Trying to unpick what you really mean, I feel you are unhappy that the current set of tests that you run frequently (before each commit, perhaps) is too slow for your liking, and you think this addition will make it slower without a proportional increase in coverage. You are right about the last part -- this extra testing doubtless doesn't add as much coverage, in proportion to its run time, as adding a regression test targeted to a specific bug.
So maybe the point you are trying to make here is that this kind of "blanket" testing is not as "efficient", in the sense of coverage over execution time, as specifically targeted tests. Is that right?
Of course in another sense it is very efficient, in that it can detect a large class of bugs with very little human effort.
> With the same reasoning: better coverage is better, we can just as well remove
What's your point? Of course we don't want to run all the possible test permutations a hundred times a day during our own development work flow. And of course we DO want to run all the possible tests sometimes, before shipping software.
You seem to be thinking that there is exactly one set of tests, and that everybody has to run the same set of tests every time for every purpose.
As developers, each of us chooses what subset of all possible tests to run, and how often, depending on our work patterns, our machine speed, the likelihood that the change we're working on will be detected by
> We separated these tests over multiple configurations for a reason, and I think
What way do you mean?
By being so negative about it, you are sending out a signal that additional testing is unwelcome.

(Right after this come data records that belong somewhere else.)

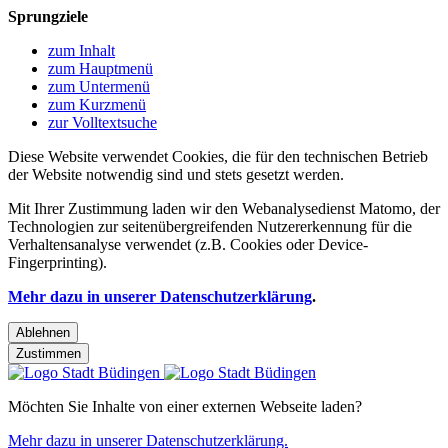
Sprungziele
zum Inhalt
zum Hauptmenü
zum Untermenü
zum Kurzmenü
zur Volltextsuche
Diese Website verwendet Cookies, die für den technischen Betrieb
der Website notwendig sind und stets gesetzt werden.
Mit Ihrer Zustimmung laden wir den Webanalysedienst Matomo, der
Technologien zur seitenübergreifenden Nutzererkennung für die
Verhaltensanalyse verwendet (z.B. Cookies oder Device-
Fingerprinting).
Mehr dazu in unserer Datenschutzerklärung
.
Ablehnen
Zustimmen
Möchten Sie Inhalte von einer externen Webseite laden?
Mehr dazu in unserer Datenschutzerklärung.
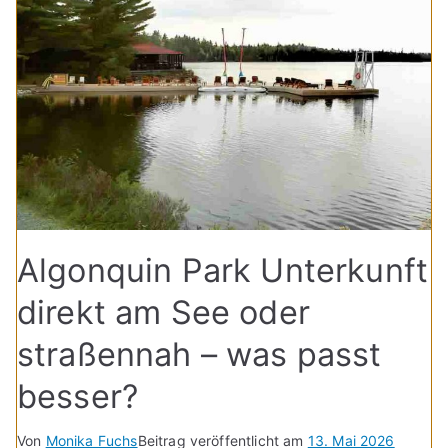
Algonquin Park Unterkunft
direkt am See oder
straßennah – was passt
besser?
Von
Monika Fuchs
Beitrag veröffentlicht am
13. Mai 2026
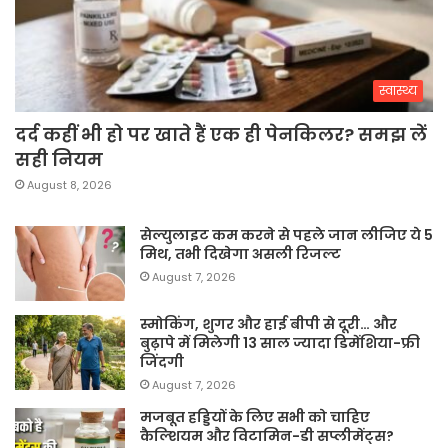
स्वास्थ्य
दर्द कहीं भी हो पर खाते हैं एक ही पेनकिलर? समझ लें
सही नियम
August 8, 2026
सेल्युलाइट कम करने से पहले जान लीजिए ये 5
मिथ, तभी दिखेगा असली रिजल्ट
August 7, 2026
स्मोकिंग, शुगर और हाई बीपी से दूरी… और
बुढ़ापे में मिलेगी 13 साल ज्यादा डिमेंशिया-फ्री
जिंदगी
August 7, 2026
मजबूत हड्डियों के लिए सभी को चाहिए
कैल्शियम और विटामिन-डी सप्लीमेंट्स?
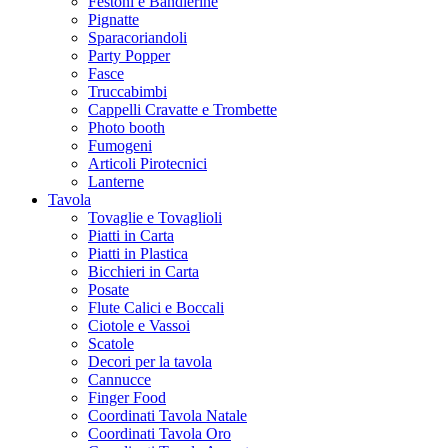
Festoni e Bandierine
Pignatte
Sparacoriandoli
Party Popper
Fasce
Truccabimbi
Cappelli Cravatte e Trombette
Photo booth
Fumogeni
Articoli Pirotecnici
Lanterne
Tavola
Tovaglie e Tovaglioli
Piatti in Carta
Piatti in Plastica
Bicchieri in Carta
Posate
Flute Calici e Boccali
Ciotole e Vassoi
Scatole
Decori per la tavola
Cannucce
Finger Food
Coordinati Tavola Natale
Coordinati Tavola Oro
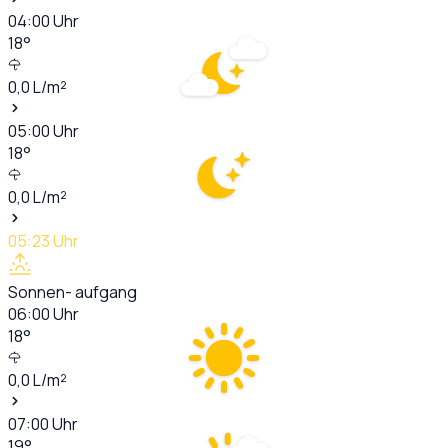
04:00
Uhr
18
°
0,0
L/m²
05:00
Uhr
18
°
0,0
L/m²
05:23
Uhr
Sonnen- aufgang
06:00
Uhr
18
°
0,0
L/m²
07:00
Uhr
19
°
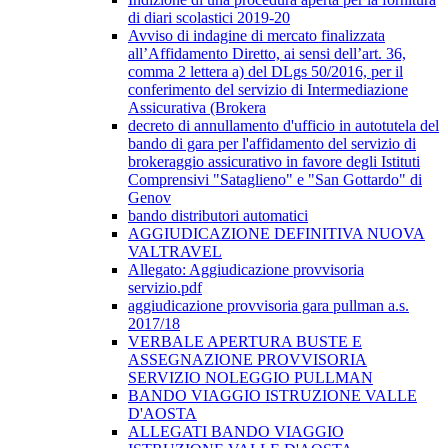
di diari scolastici 2019-20
Avviso di indagine di mercato finalizzata
all’Affidamento Diretto, ai sensi dell’art. 36,
comma 2 lettera a) del DLgs 50/2016, per il
conferimento del servizio di Intermediazione
Assicurativa (Brokera
decreto di annullamento d'ufficio in autotutela del
bando di gara per l'affidamento del servizio di
brokeraggio assicurativo in favore degli Istituti
Comprensivi "Sataglieno" e "San Gottardo" di
Genov
bando distributori automatici
AGGIUDICAZIONE DEFINITIVA NUOVA
VALTRAVEL
Allegato: Aggiudicazione provvisoria
servizio.pdf
aggiudicazione provvisoria gara pullman a.s.
2017/18
VERBALE APERTURA BUSTE E
ASSEGNAZIONE PROVVISORIA
SERVIZIO NOLEGGIO PULLMAN
BANDO VIAGGIO ISTRUZIONE VALLE
D'AOSTA
ALLEGATI BANDO VIAGGIO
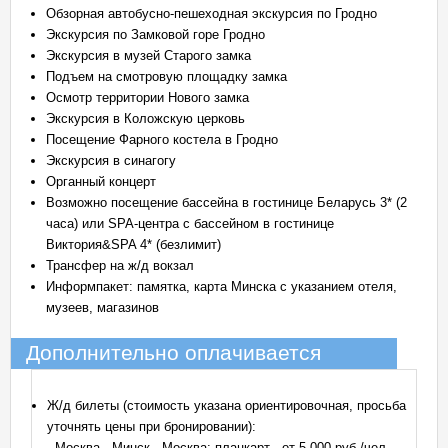
Об­зор­ная автобусно-пешеходная экскурсия по Грод­но
Экс­кур­сия по Зам­ко­вой го­ре Грод­но
Экскурсия в музей Старого замка
Подъем на смотровую площадку замка
Осмотр территории Нового замка
Экс­кур­сия в Коложскую цер­ковь
По­се­ще­ние Фар­но­го ко­сте­ла в Грод­но
Экскурсия в синагогу
Органный концерт
Возможно посещение бассейна в гостинице Беларусь 3* (2
часа) или SPA-центра с бассейном в гостинице
Виктория&SPA 4* (безлимит)
Трансфер на ж/д вокзал
Информпакет: па­мят­ка, кар­та Мин­ска с ука­за­ни­ем оте­ля,
му­зеев, ма­га­зи­нов
Дополнительно оплачивается
Ж/д билеты (стоимость указана ориентировочная, просьба
уточнять цены при бронировании):
- Москва - Минск - Москва: плацкарт - от 5 000 руб./чел,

It is very easy to spread a negative feeling. I feel that any time I commit or even propose to implement some extra testing, you'll likely argue against it. Why should developers bother trying to make the software well tested if that's the attitude?
I'm sure that's not what you mean, but that's how it comes across. Please can we resolve this argument so we're clear on how extra testing can both be welcomed and its run time kept under control?